A federal judge in California has agreed to allow former Reynolds and Reynolds Co. CEO Bob Brockman to face charges of tax evasion and wire fraud closer to his home in Houston.
In an order issued Monday, U.S. District Judge William Alsup granted a motion Brockman’s attorneys filed in November to transfer the government’s case against him to the U.S. District Court for the Southern District of Texas. Alsup said several factors, including Brockman’s residence and medical conditions, favored moving the case out of the U.S. District Court for the Northern District of California, where Brockman was indicted in October.
It was not immediately clear Monday what the judge’s order means for a hearing on a motion from Brockman’s lawyers seeking a competency hearing, scheduled for Jan. 12 before Alsup. A government spokesman and Brockman’s attorneys could not immediately be reached for comment.
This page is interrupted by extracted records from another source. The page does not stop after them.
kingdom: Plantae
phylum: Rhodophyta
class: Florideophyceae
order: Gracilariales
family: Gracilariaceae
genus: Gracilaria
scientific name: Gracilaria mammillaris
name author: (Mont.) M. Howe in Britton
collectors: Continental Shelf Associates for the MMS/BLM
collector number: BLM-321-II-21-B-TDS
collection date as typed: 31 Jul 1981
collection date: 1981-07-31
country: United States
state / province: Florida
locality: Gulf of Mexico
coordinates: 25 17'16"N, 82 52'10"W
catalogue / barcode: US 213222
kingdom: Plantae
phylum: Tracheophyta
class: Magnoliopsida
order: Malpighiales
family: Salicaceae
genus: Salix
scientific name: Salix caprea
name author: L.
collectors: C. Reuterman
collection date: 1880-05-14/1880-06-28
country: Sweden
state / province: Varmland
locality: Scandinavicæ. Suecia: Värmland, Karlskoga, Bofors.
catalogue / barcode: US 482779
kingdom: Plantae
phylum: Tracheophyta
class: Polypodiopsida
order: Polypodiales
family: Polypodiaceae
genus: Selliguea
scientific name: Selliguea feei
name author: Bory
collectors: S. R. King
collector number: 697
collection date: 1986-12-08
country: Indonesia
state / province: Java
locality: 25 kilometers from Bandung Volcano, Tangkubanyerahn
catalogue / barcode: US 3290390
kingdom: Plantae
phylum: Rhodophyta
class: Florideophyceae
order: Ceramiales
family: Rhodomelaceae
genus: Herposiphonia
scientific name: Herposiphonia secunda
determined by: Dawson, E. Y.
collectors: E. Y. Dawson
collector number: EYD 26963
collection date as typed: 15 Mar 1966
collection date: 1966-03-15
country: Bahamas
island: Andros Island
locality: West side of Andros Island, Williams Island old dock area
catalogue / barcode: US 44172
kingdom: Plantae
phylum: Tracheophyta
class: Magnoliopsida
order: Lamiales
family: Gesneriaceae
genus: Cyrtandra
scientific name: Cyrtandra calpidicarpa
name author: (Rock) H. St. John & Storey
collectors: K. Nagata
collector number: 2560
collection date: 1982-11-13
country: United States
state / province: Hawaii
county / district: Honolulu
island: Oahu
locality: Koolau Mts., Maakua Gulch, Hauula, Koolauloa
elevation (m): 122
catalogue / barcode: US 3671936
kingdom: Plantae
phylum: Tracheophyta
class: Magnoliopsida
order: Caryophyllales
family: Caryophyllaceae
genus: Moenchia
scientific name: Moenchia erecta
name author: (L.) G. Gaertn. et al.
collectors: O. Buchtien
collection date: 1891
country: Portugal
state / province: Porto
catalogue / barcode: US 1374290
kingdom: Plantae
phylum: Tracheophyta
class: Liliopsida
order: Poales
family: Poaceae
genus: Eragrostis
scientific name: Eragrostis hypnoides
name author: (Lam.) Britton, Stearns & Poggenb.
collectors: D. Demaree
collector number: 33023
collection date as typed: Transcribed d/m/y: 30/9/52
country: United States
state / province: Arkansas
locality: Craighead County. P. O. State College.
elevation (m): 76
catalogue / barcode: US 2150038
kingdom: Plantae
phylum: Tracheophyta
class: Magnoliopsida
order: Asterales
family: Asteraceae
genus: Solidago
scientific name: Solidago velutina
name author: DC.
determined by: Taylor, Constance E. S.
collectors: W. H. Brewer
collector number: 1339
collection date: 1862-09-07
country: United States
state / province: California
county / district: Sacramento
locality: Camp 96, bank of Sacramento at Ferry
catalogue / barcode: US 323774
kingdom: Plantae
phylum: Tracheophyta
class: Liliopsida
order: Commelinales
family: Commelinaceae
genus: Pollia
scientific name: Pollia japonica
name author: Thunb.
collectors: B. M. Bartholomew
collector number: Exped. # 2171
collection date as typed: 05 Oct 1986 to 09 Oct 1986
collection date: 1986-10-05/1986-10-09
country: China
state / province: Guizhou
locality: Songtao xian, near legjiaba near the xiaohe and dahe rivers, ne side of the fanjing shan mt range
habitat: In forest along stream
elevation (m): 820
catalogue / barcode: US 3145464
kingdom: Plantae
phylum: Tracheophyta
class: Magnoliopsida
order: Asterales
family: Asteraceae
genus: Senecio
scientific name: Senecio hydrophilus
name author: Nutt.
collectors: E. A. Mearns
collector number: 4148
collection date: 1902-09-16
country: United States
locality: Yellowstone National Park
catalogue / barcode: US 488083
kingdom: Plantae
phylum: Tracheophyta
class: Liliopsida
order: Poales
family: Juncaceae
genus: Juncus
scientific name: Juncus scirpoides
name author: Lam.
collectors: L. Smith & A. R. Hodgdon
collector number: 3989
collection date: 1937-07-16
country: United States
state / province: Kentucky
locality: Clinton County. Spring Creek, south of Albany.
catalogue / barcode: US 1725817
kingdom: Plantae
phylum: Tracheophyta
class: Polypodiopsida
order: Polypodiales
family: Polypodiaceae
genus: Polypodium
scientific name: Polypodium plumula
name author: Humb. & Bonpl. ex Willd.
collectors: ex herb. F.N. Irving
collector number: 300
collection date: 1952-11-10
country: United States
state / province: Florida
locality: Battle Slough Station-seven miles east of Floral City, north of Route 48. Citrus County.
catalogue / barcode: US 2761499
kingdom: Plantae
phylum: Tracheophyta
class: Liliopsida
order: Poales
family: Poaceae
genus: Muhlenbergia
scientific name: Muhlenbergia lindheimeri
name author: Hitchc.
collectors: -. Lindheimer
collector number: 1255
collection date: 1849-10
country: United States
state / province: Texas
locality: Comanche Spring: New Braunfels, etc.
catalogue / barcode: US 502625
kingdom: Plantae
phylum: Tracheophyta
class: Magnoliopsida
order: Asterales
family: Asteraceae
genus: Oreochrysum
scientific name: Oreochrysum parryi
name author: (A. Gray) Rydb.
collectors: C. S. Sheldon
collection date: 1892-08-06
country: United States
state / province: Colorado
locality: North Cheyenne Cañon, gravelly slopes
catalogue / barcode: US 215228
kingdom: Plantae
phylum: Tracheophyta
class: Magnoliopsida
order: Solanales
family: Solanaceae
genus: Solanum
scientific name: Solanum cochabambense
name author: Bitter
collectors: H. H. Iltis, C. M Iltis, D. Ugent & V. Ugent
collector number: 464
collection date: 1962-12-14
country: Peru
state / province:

Alsup wrote that transferring the case is warranted based on a test of several factors, including the defendant’s location, the location of witnesses and other considerations. He wrote that the location of possible witnesses and alleged events related to the case is either neutral or slightly favorable to keeping the case in California.
But other factors — namely, Brockman’s declining health and U.S. Department of Justice policy that aims to prosecute criminal tax cases where a taxpayer lives or works for “the most significant deterrent effect” — make Houston the most appropriate place to pursue the case, Alsup wrote.
He added that moving the case as a whole would “better serve the interests of justice” than separately transferring charges that Brockman failed to file required foreign bank account reports for several years starting in 2013. Brockman’s attorneys contended the California court was not the proper venue for those charges.
“It would similarly defeat the ends of justice to try the whole case here only to have our court of appeals vacate those counts for a retrial. For the reasons stated above, such a reversal would be a realistic scenario should the case remain here,” Alsup wrote. “Given Brockman’s age and questionable health, we do not have the luxury to try this case twice. In the interests of justice, it should be tried where venue is unquestionably proper and that is the place of his residence.”
Brockman faces 39 counts, including tax evasion, wire fraud, money laundering and evidence tampering. He has pleaded not guilty. In November, Brockman stepped down from his roles as chairman and CEO of the privately held dealership management system giant. He was succeeded by Tommy Barras, who had been promoted to president and COO in June.
Brockman’s attorneys filed a motion in December seeking a competency hearing to determine whether he can assist in his defense. His lawyers cited a diagnosis indicative of Parkinson’s disease or Lewy body dementia that is progressive and has impeded his ability to process and retain information, according to court filings.
Prosecutors argued that while they agree a competency hearing is warranted, Brockman’s continuation in the top role at Reynolds after his diagnosis — and until after he was formally charged — raises skepticism about claims that he is unable to aid in his defense.